Dr Neville Brown defends the cost of private provision for dyslexic students at his school, Evan Bayton calls for better support in mainstream education, and Ian King writes about suffering from dyscalculia
CREDIT: This is an edited version of an article that originally appeared on The Guardian
Dr Neville Brown
Principal, Maple Hayes Hall school, Lichfield
Prof Simon Gibbs is wrong to suggest that Maple Hayes is hijacking resources unnecessarily and unscrupulously from local authorities (Difficulties with reading have no magic solution, Letters, 22 September). It is a pity that a very important published statement from Staffordshire LA to Walsall LA was edited out of my previous letter (20 September) – I will quote it again.
In a recent case statement, Walsall LA wrote that the Staffordshire SEN commissioner had shared the following information. “As independent schools go, the fees are quite modest and therefore there may not be a significant difference between the cost of provision in a local mainstream school and the cost of provision at Maple Hayes. This can make it difficult for us to win tribunals.”

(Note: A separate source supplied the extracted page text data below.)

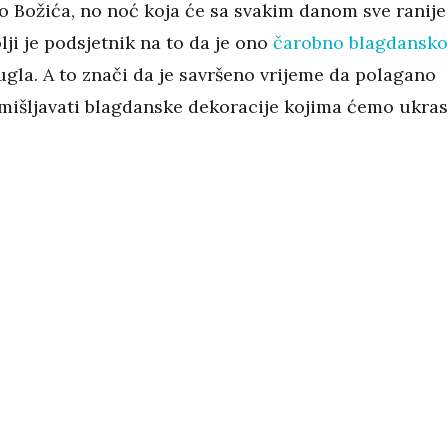
do Božića, no noć koja će sa svakim danom sve ranije
olji je podsjetnik na to da je ono
čarobno blagdansko
ugla. A to znači da je savršeno vrijeme da polagano
išljavati blagdanske dekoracije kojima ćemo ukras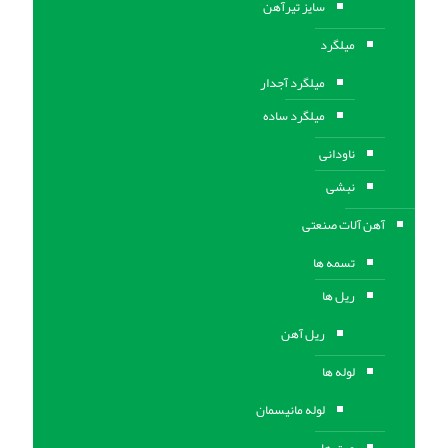
سایز تیرآهن
میلگرد
میلگرد آجدار
میلگرد ساده
ناودانی
نبشی
آهن آلات صنعتی
تسمه ها
ریل ها
ریل آهن
لوله ها
لوله مانیسمان
ورق ها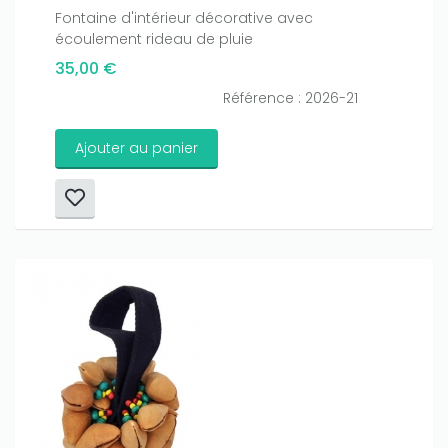
Fontaine d'intérieur décorative avec
écoulement rideau de pluie
35,00 €
Référence : 2026-21
Ajouter au panier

In vilifying Maple Hayes, Prof Gibbs has chosen the one school that uniquely provides the opposite of what the dyslexia establishment says about dyslexia. Maple Hayes does not resign pupils with Education, Health and Care (EHC) plans to the ministrations of generic teaching assistants, does not use phonics or multisensory methods, achieves outstanding GCSE accreditation for all its pupils, and ‘outstanding’ recognition from Ofsted – all more cheaply and efficiently than can any local authority, all by principles and methodology developed by research that are applicable to the education of all children, and all freely available to those with the ability to develop them.
Evan Bayton
Moore, Cheshire
Prof Simon Gibbs is right about difficulties of learning to read and education. There is a glaring absence of appropriate diagnosis and support for students with conditions like dyslexia, and the ‘one size fits all’ system in most state schools aggravates this. With precision assessment, and the provision of support in ordinary lessons, the majority of students could learn in mainstream education. For example, foreign languages could be taught by speaking from day one, rather than through the emphasis on literacy. If the French Foreign Legion can do it there is no reason why schools can’t.
Ian King
Director of the Nottingham/BBSRC Wheat Research Centre, University of Nottingham
I would like to thank Prof Brian Butterworth for his letter (20 September) publicising dyscalculia. I am a 62-year-old professor in wheat genetics. Although never tested, I suffer from both dyslexia (I couldn’t read properly until I was about 14) and dyscalculia. Copying things down from the board at school was virtually impossible back in the 60s and 70s – the dreaded roller board had already moved on before I had written down a fraction of what was on it. Trying to retain any sequence of numbers or words in my head was impossible. The two worst things as a school child were 1) when I had to read out loud to the class, and 2) always coming last in maths exercises. I reached the stage where I nearly ended up in a kind of special school for people with mental problems and spent most of my time in demountable classrooms with the rest of the underachievers (written off as ‘thickos’).
How I coped is another story but I can testify that my dyscalculia was just as debilitating and distressing as dyslexia. Keep up the fight!